Double croche et volonté de se démarquer furent longtemps le socle symptomatique d’un mouvement en plein essor. Cette réalité, certes un peu caricaturale, en cache une autre bien moins plaisante : sans l’indispensable talent nécessaire à la seconde moitié de l’équation, seul subsiste sa partie concernant la rapidité symbolisé ici, naïvement, par la subdivision de temps déjà évoqué plus haut. De ce fâcheux handicap moteur, nombres de groupe développèrent une tendance, bien compréhensible, à confondre influences intégrés avec un plagiat éhonté. Après en avoir ingérés et transcendés les divers poncifs obligatoires, ce qui aurait dut être un renouveau sans précédent devint alors, bien vite, une récitation où les artistes impuissant à créer leurs univers propre ânonnaient mécaniquement leurs leçons apprises par cœur, mais sans l’âme fondamental propre à chacun d’eux.
Insania, illustres inconnus de la scène scandinave, après deux essais, heureusement, infructueux revint en cette année 2003 avec cette nouvelle offrande intitulée Fantasy (a New Dimension). Inutile, selon votre humble serviteur, d’en dévoiler tous les détails les plus caractéristiques tant ceux-ci ne sont rien d’autre que ceux déjà usés sur les précédents manifestes de ce groupe, et donc déjà contés sur les pages d’une fable déjà écrite depuis des temps immémoriaux par d’autre (
Stratovarius,
Sonata Arctica,
Nocturnal Rites…). Si la comparaison avec ces illustres précurseurs pourraient apparaitre comme flatteuse, en réalité elle ne l’est pas vraiment. En effet si ces suédois s’acharnent à produire un Heavy/Speed/Power très caractéristique des pays nordiques, il le fait sans le talent d’aucun des groupes cités. Ainsi en une débauche énergique et, souvent, véloce ; ils se contentent de réciter avec applications un enseignement certes su, mais sans aucune personnalité.

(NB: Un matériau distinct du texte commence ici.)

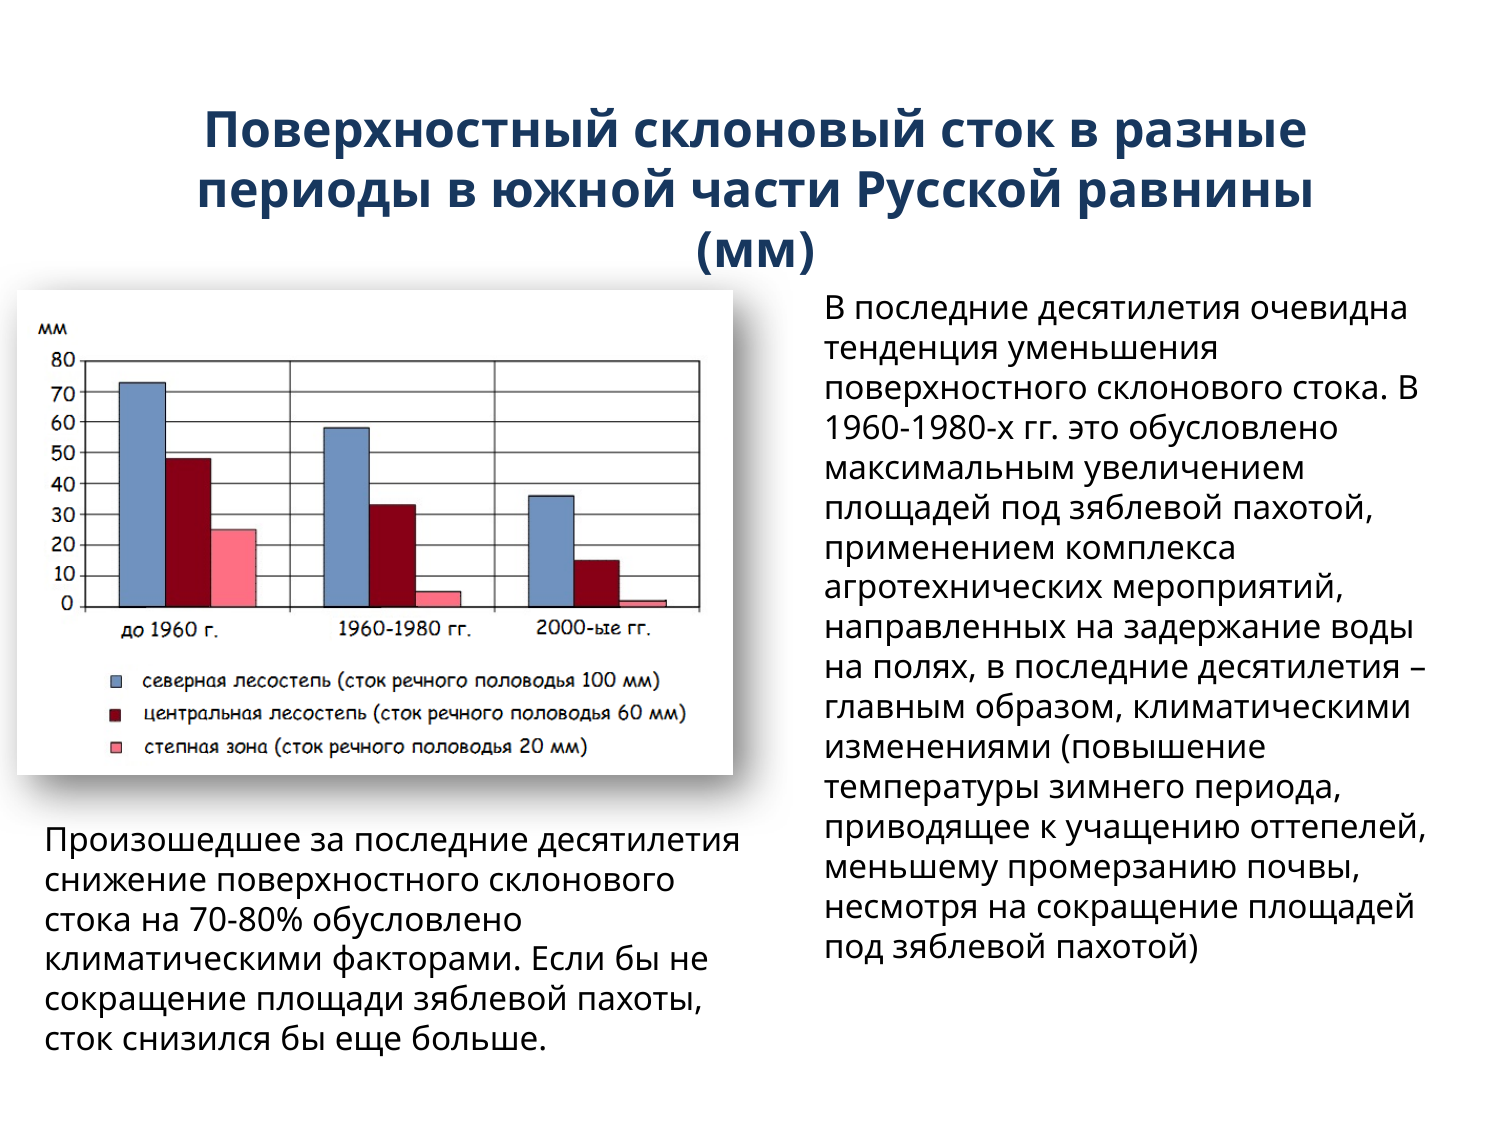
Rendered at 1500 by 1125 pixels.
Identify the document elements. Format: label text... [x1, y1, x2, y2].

text_box В последние десятилетия очевидна тенденция уменьшения поверхностного склонового стока. В 1960-1980-х гг. это обусловлено максимальным увеличением площадей под зяблевой пахотой, применением комплекса агротехнических мероприятий, направленных на задержание воды на полях, в последние десятилетия – главным образом, климатическими изменениями (повышение температуры зимнего периода, приводящее к учащению оттепелей, меньшему промерзанию почвы, несмотря на сокращение площадей под зяблевой пахотой) [809, 278, 1471, 973]
text_box Произошедшее за последние десятилетия снижение поверхностного склонового стока на 70-80% обусловлено климатическими факторами. Если бы не сокращение площади зяблевой пахоты, сток снизился бы еще больше. [29, 810, 786, 1065]
picture [17, 290, 733, 776]
text_box Поверхностный склоновый сток в разные периоды в южной части Русской равнины (мм) [123, 89, 1388, 285]
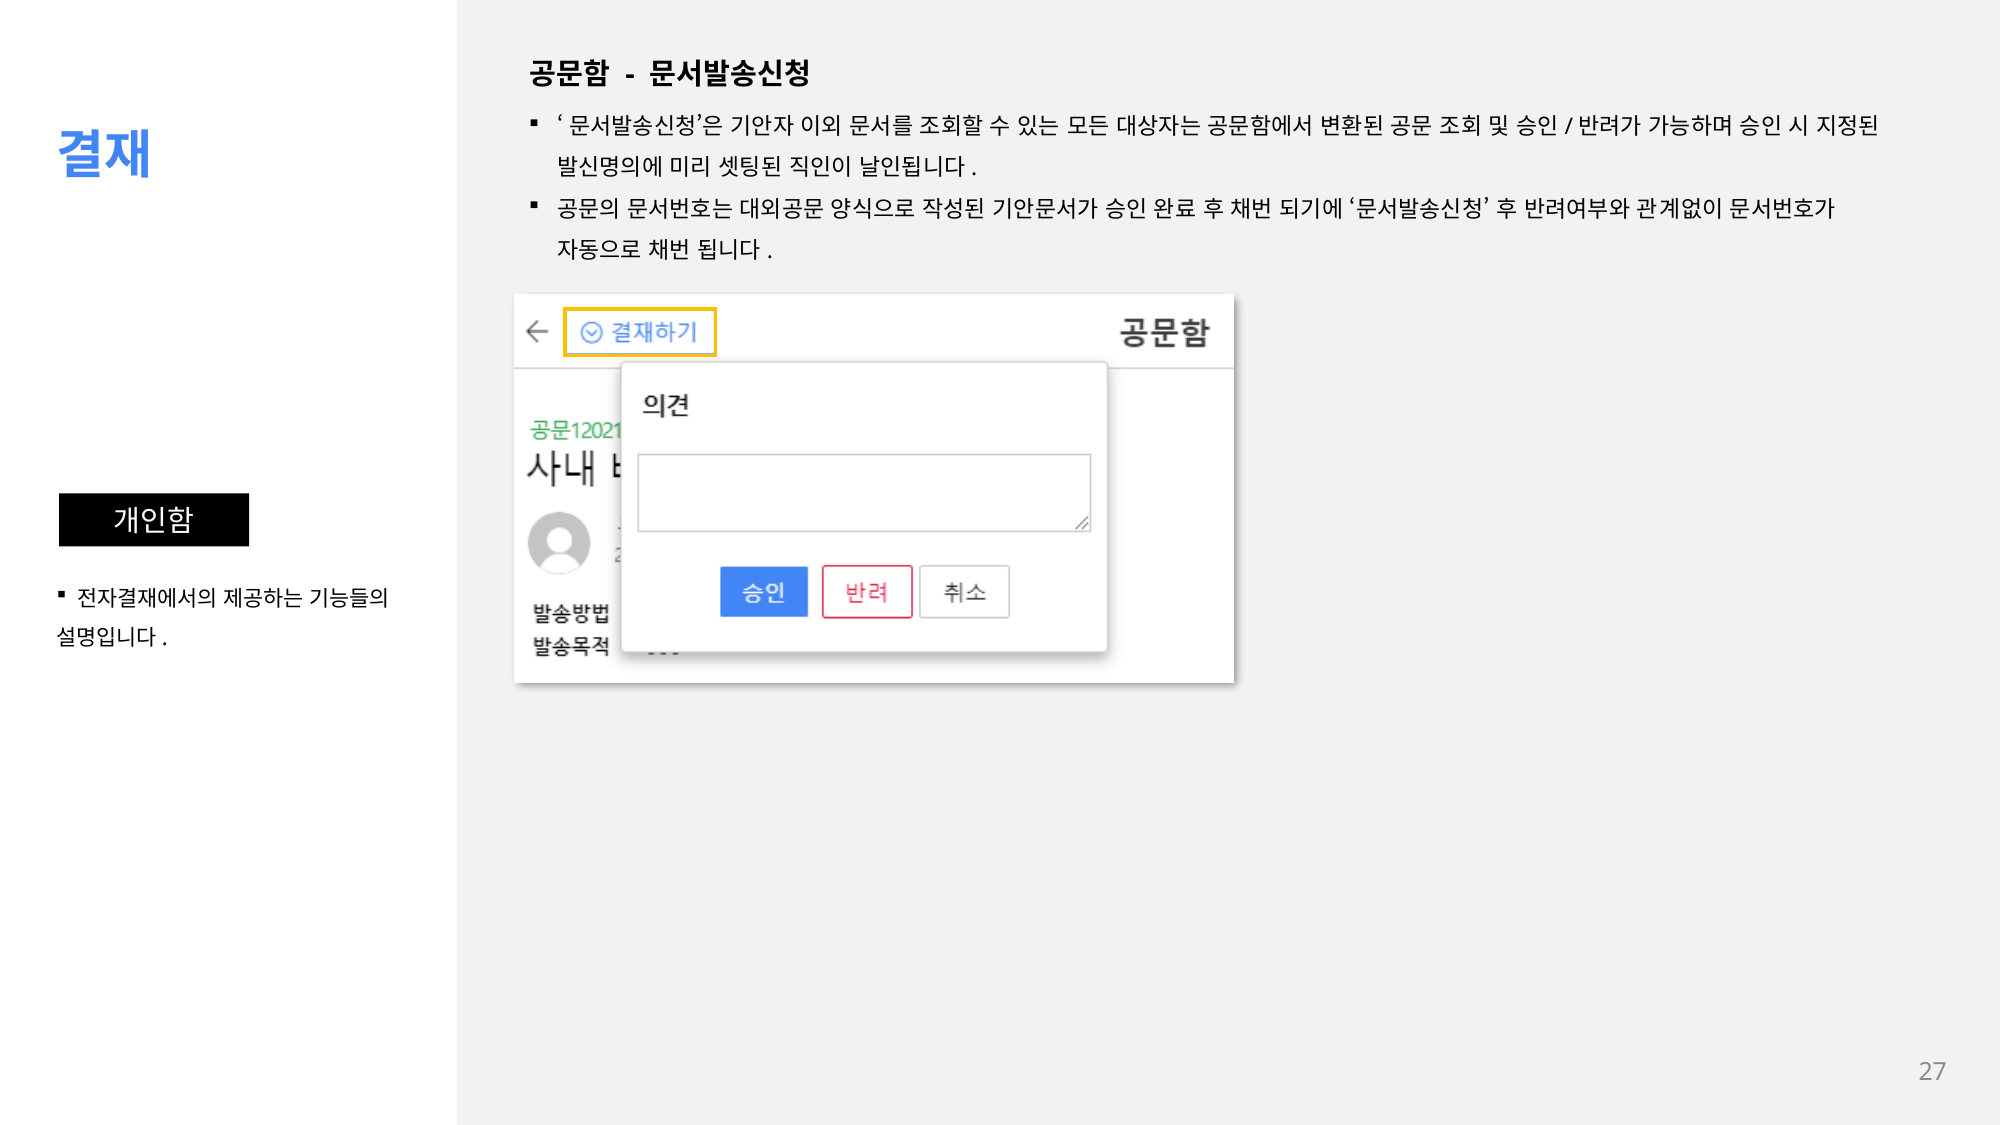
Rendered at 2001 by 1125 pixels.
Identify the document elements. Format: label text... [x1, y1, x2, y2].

Nul mal ne nous est épargné et ces titres rapide aux refrains niais, inefficaces et souvent prévisibles (Life After Life, Illusions, Universe ou encore, par exemple, Reflection of Mind) enfante en nous un intense sentiment d’ennui profond. Ajoutez à cela un climat parfois épique, et quelques peu guerrier, dans laquelle on devine, sans avoir la force de vérifier, d’intenses récits souvenirs d’actes de bravoures héroïques et imaginés. Ajoutez aussi ces voix aiguës aux intonations très nordiques. Ajoutez encore un artwork fourmillant de dragons, de mages, d’ésotérisme inhérent à l’heroic-fantasy et vous obtiendrez un mélange caricatural duquel rien ne peut véritablement nous charmer.
Cette sentence, peut-être dure, n’est évidement que le reflet de mon sentiment. Et sans doute que certains, moins exigeant, sauront trouver des qualités à cette œuvre. Cependant nul ne peut objectivement affirmer que ce Fantasy (a New Dimension) marque un quelconque tournant dans l’histoire de cette scène, ni même qu’il en offre une vision suffisamment différente et attachante pour éveiller en nous autre chose qu’une curiosité minimale. Le constat demeure donc sans appel, artistiquement ni meilleur, ni pire que ses prédécesseur ce nouvel album offre l’expression techniquement aboutis d’un concept développer avec bien plus de talent par d’autres.
L’oubli est donc, pour cette œuvre, le chemin inéluctable.